GO AFTER TERRORISTS: Pakistan's army pushes forward an intensive military operation, dubbed Zarb-e-Azb, in the country's North Waziristan tribal area. Launched on June 15, the Pakistan army claims that it has so far killed hundreds of militants (XINHUA/AP)
Following the ferocious terrorist attacks at the Jinnah International Airport in Pakistan's southern port city of Karachi on the night of June 8 that killed 19 people and injured 23 others, the Zarb-e-Azb operation was launched by the Pakistani army to wipe out terrorists, mainly Taliban and other militant extremists, in the country's North Waziristan on June 15. The Taliban attempted to destroy the airline system in Pakistan, of which Karachi is a hub airport, with more than 40 international airlines operating there.
"The operation is going smoothly as planned and there is no doubt that the terrorists have been surrounded. All those who surrender will be detained and all those who still choose to fight will be eliminated," Major General Asim Saleem Bajwa, director general of Inter Services Public Relations (ISPR), told Beijing Review after the initial stage of the military operation. "There is no doubt the state has a monopoly on the use of force and the upper hand here."
An iron fist on terrorism
Pakistan has long been under the specter of various terrorist attacks and has likely invested more in counter-terrorism than any other nation in the world.

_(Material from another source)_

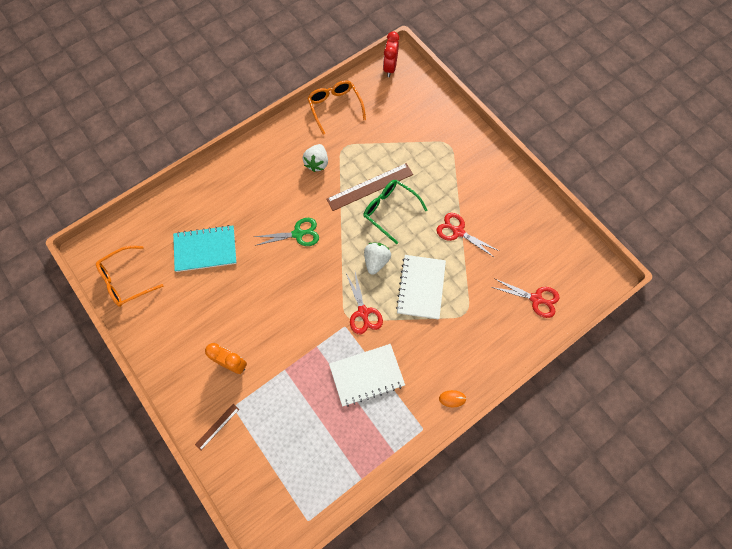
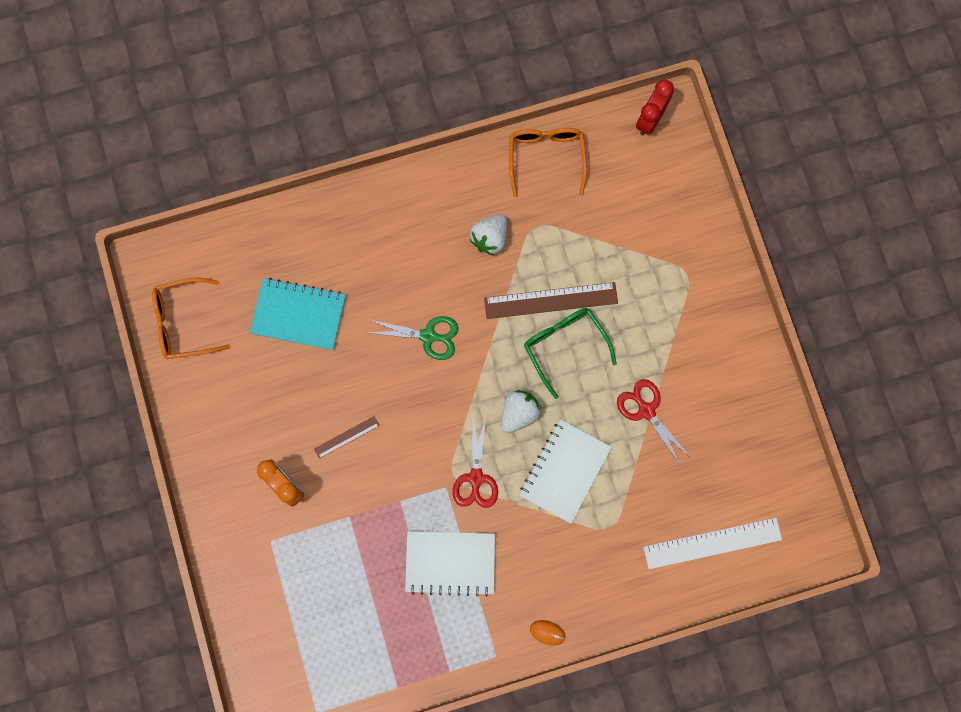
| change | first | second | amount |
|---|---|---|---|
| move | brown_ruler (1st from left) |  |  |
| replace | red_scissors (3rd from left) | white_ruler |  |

In the past 10 years, the country has suffered around 50,000 civilian casualties and lost nearly 5,000 soldiers. About 14,000 soldiers have been injured, and the damage to infrastructure has been extensive.
Terrorist attacks are a continual concern in Pakistan, particularly when it comes to foreign investments within the country. Militant groups are not just operating in tribal areas, but also in urban centers. With multinational corporations pulling out of the country, canceling funds, and delaying talk of future business opportunities, a financial loss of around $100 billion has been incurred in the past decade or so due to security concerns.

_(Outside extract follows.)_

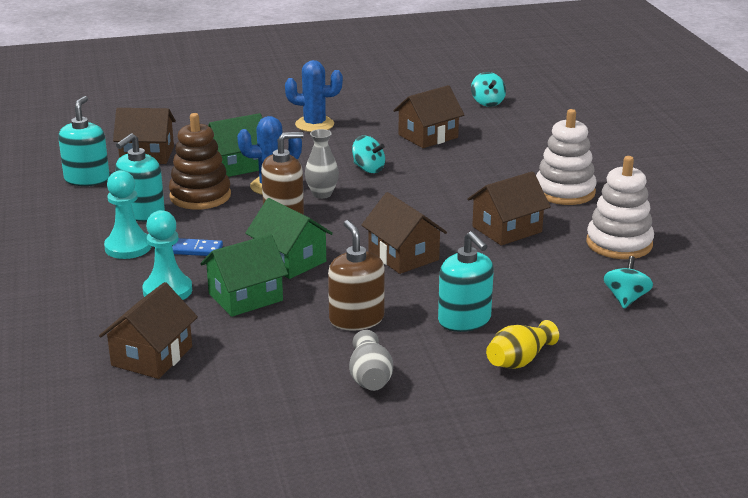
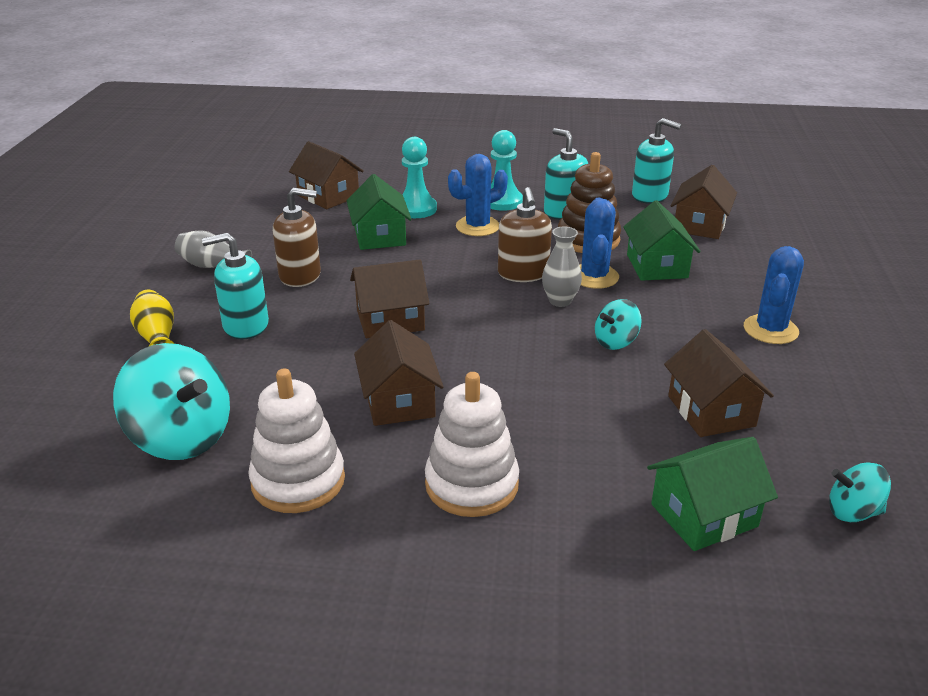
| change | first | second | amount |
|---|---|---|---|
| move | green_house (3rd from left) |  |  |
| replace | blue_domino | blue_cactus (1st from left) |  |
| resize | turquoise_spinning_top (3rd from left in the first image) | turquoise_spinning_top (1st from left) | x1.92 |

The Pakistani Government is thus willing to take forceful military action to eliminate, if not entirely then at least substantially, the militant elements that remain not only along the border area, but also within urban centers.
Current military operations target the Taliban and other militant groups settled in tribal areas, particularly in North Waziristan. The country's political leadership intends to carry out a series of dialogues with the militants, though talks thus far have been fruitless and led nowhere. Thus, the current operation against militants is being carried out in the hopes that terrorists will have a decidedly looser hold over Pakistan in the future.

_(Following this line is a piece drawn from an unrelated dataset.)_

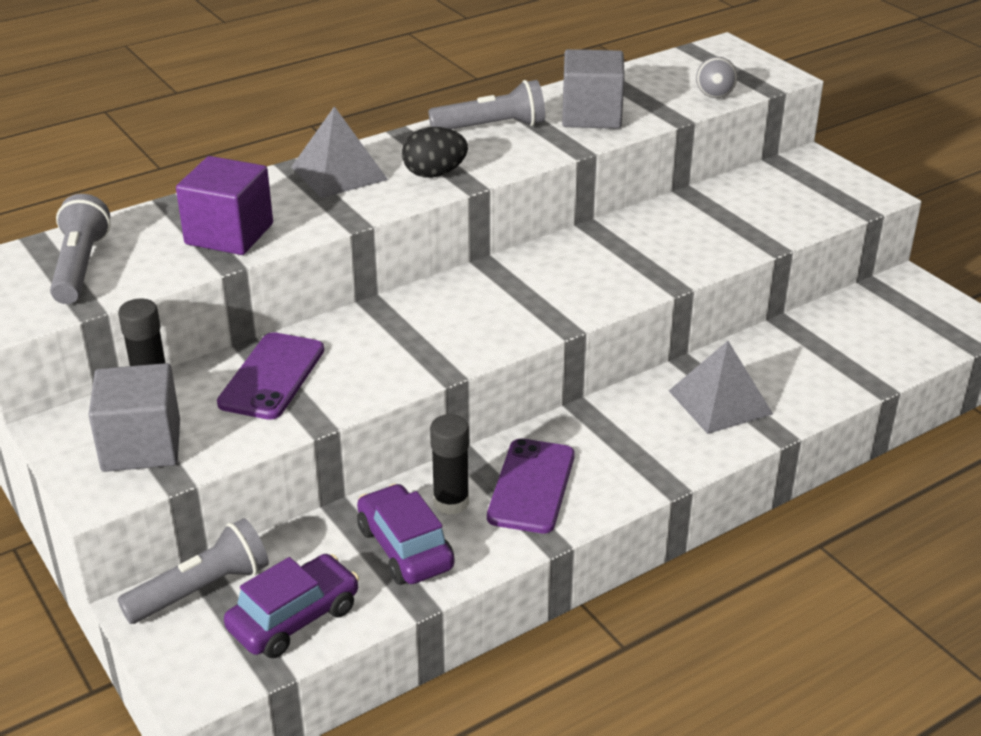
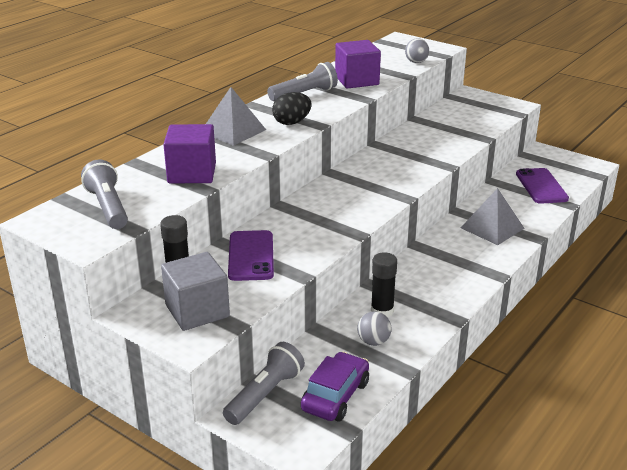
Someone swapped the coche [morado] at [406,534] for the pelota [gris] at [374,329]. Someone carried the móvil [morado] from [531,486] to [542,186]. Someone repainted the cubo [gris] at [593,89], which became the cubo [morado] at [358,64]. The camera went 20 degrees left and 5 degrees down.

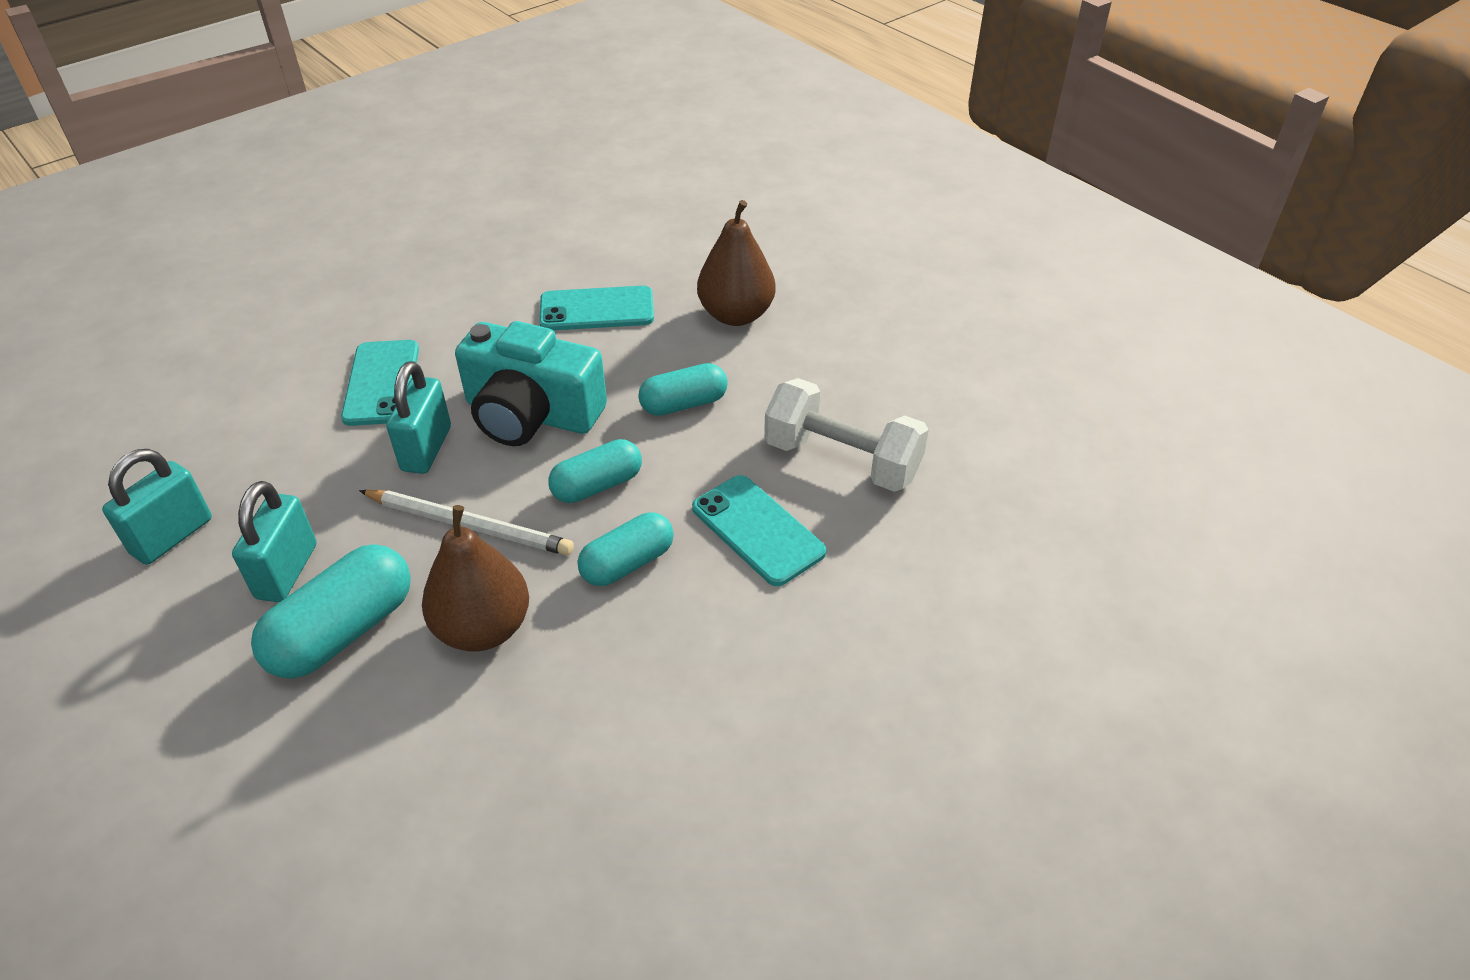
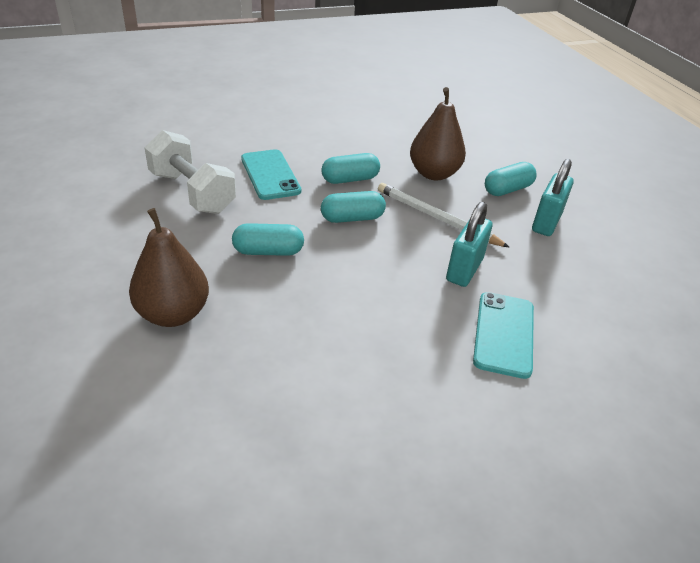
Someone took away the candado [turquesa] at [157,507]. Someone scaled the cápsula [turquesa] at [331,611] by 0.66. Someone took away the cámara [turquesa] at [531,383]. Someone took away the móvil [turquesa] at [596,308]. The camera went 165 degrees left and 5 degrees down.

This is truly a war of different nature, as the enemies hide among the masses; militant elements regularly infiltrate large urban areas. These groups operate insidiously. No absolute security can be guaranteed at present, but the Pakistani Government has taken serious measures to curb terrorist attacks. The army is now granted the control of security, with forces patrolling larger cities like Islamabad, Karachi and Lahore.
"They (terrorists) pick up arms here and wage terror everywhere. We will not let anyone do this inside Pakistan. We want them to leave or we'll have to kill them," said Major General Bajwa.
"We know they can come and attack innocent people, but we are ready for them. We've already paid such a high price. We are willing to pay more, but only to eliminate them once and for all."